Однако ответ пришел странный. «Я всю жизнь сражалась за Республику Ирландия. И поэтому не приемлю полумер, как не приемлет их любой настоящий патриот, каковым является Питер Кили», – написала Мод. И что это должно было означать?

Мэй рассказала мне, что договор этот становится очень многим поперек горла. Король Англии по-прежнему остается главой государства, а Ирландия – доминионом и членом Содружества, причем избранные члены ирландского парламента должны присягнуть на верность королю. Однако, как пояснила Мэй, «все это только на словах». За окном была первая неделя января, и мы с ней сидели в нашем маленьком офисе.

– Верно, – согласилась я. – Нужно скрестить за это пальцы.

– Коллинз заявил, что свободы мы не получили, зато получили условия для достижения свободы. Что нужно двигаться постепенно, шаг за шагом, – продолжила Мэй. – И это лучше, чем если бы «черно-коричневые» продолжали жечь дома вокруг нас. А что до Севера… Мик уже переправляет туда винтовки.

Родной для Мэй Тирон был отрезан и стал частью Северной Ирландии, нового государства, где большинство – протестанты. И оно останется в составе Британии. Унионистским.

– Но мы ведь маленький остров, – сказала Мэй. – Нас нельзя делить подобным образом.

– Дом, разделившийся сам в себе, не устоит, – согласилась я.

– А можно узнать, кто это сказал? Не Дев, случайно?

– Сказал это Авраам Линкольн, и говорил он о нашей Гражданской войне, – ответила я.

– Ради бога, Нора, даже не произносите этих ужасных слов, – взволнованно отреагировала она. – Мы не можем допустить у себя гражданскую войну, хотя если Дев подталкивает… – Она посмотрела на меня. – Вы ведь знаете, кто такой Дев?

– Конечно, – кивнула я. – Имон де Валера. Что вы в самом деле, Мэй? Может, я и американка, но не полная же идиотка. К тому же он тоже гражданин Соединенных Штатов.

– Когда де Валера был в тюрьме и Коллинз помог ему оттуда выбраться, де Валера стал президентом нашего нового государства. А сейчас он выступает против договора, – сказала Мэй.

Когда Мэй пришла на работу через несколько дней, глаза у нее были красные.

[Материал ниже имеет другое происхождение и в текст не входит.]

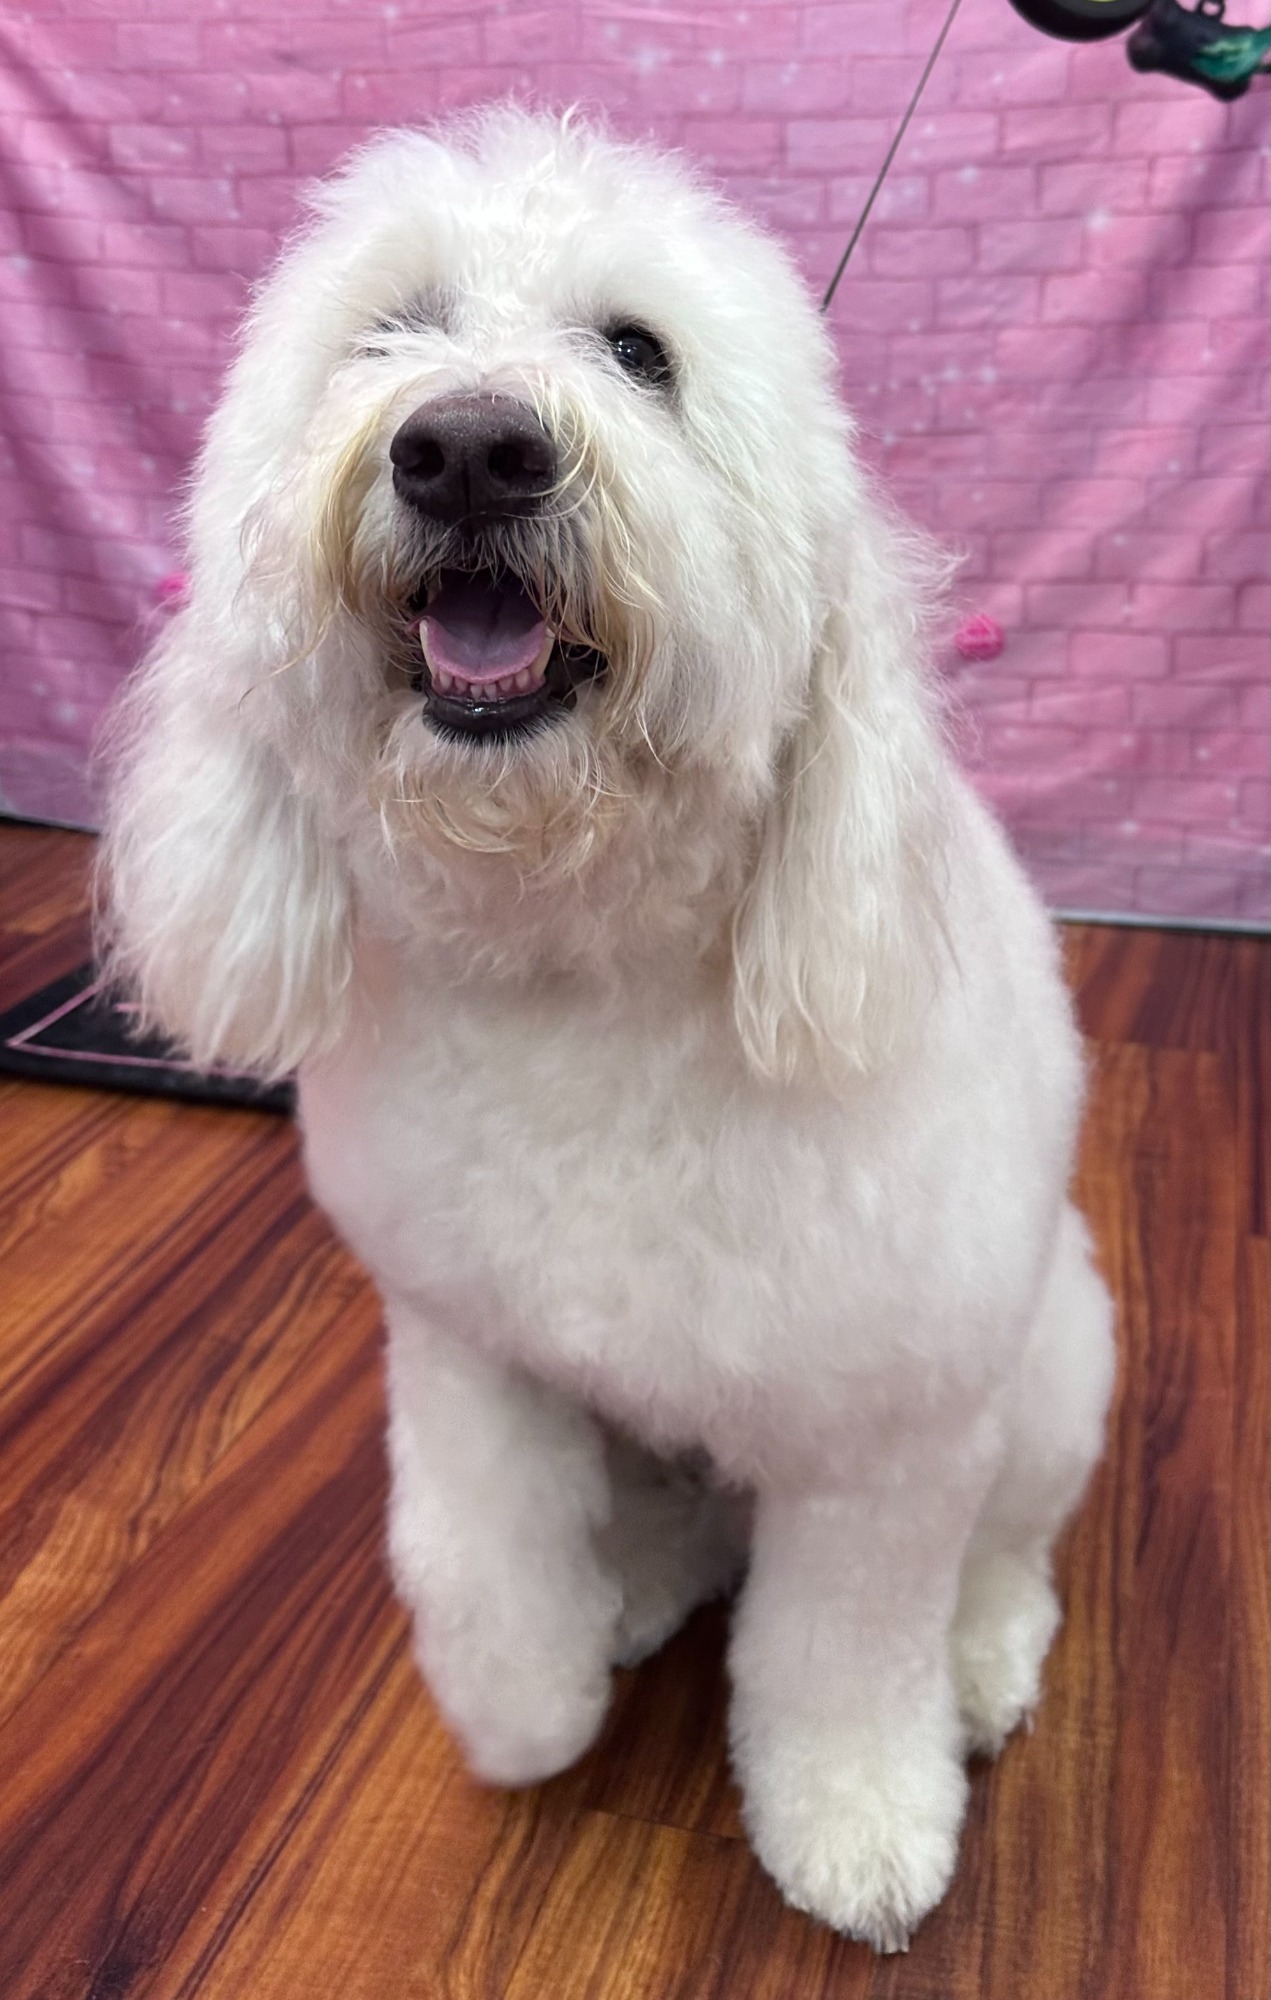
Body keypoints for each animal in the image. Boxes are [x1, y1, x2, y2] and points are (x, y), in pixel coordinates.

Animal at [101, 107, 1115, 1952]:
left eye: (640, 355)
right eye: (391, 330)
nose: (467, 451)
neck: (574, 969)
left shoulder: (880, 1442)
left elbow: (841, 1657)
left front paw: (858, 1827)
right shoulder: (468, 1350)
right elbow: (475, 1552)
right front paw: (525, 1711)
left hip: (1048, 1368)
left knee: (1004, 1551)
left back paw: (983, 1658)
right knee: (673, 1528)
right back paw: (634, 1585)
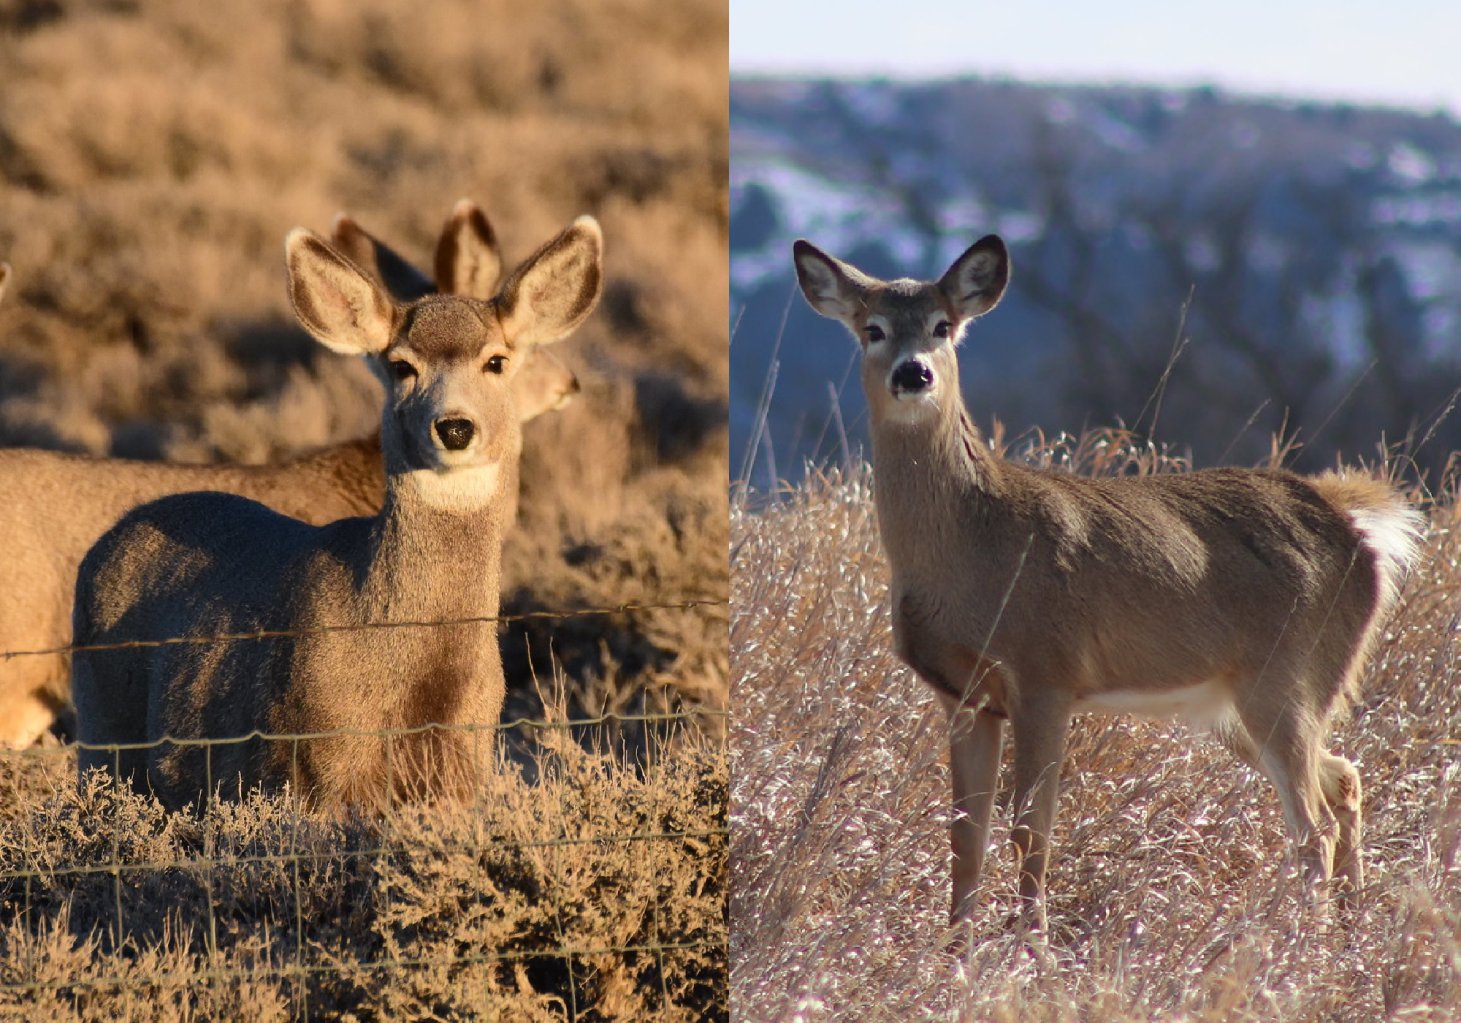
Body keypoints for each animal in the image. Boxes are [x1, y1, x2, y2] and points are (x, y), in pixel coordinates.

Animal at [71, 215, 603, 812]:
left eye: (497, 361)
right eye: (401, 365)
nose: (454, 426)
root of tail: (109, 539)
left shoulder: (464, 771)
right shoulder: (316, 768)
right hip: (102, 735)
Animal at [792, 234, 1424, 934]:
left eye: (943, 326)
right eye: (872, 329)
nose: (914, 373)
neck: (973, 555)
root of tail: (1357, 526)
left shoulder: (1045, 672)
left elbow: (1030, 829)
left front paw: (1029, 945)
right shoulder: (963, 696)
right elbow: (964, 835)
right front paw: (955, 948)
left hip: (1287, 674)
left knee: (1311, 826)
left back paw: (1300, 940)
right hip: (1237, 700)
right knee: (1343, 779)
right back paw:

– Вы плакали? – встревожилась я.

– Де Валера в знак протеста вышел из правительства. Заявил, что Коллинз предал Республику. И это плохо, Нора. Наша страна разрывается на части.

«Не самое удачное время для проведения Слета единства», – подумала я.

Глава 28

Январь, 1922

– Я вот думаю, приедет ли Питер? – спросила я у Сирила, когда мы с Мэй шли за ним через фойе «Гранд Отеля».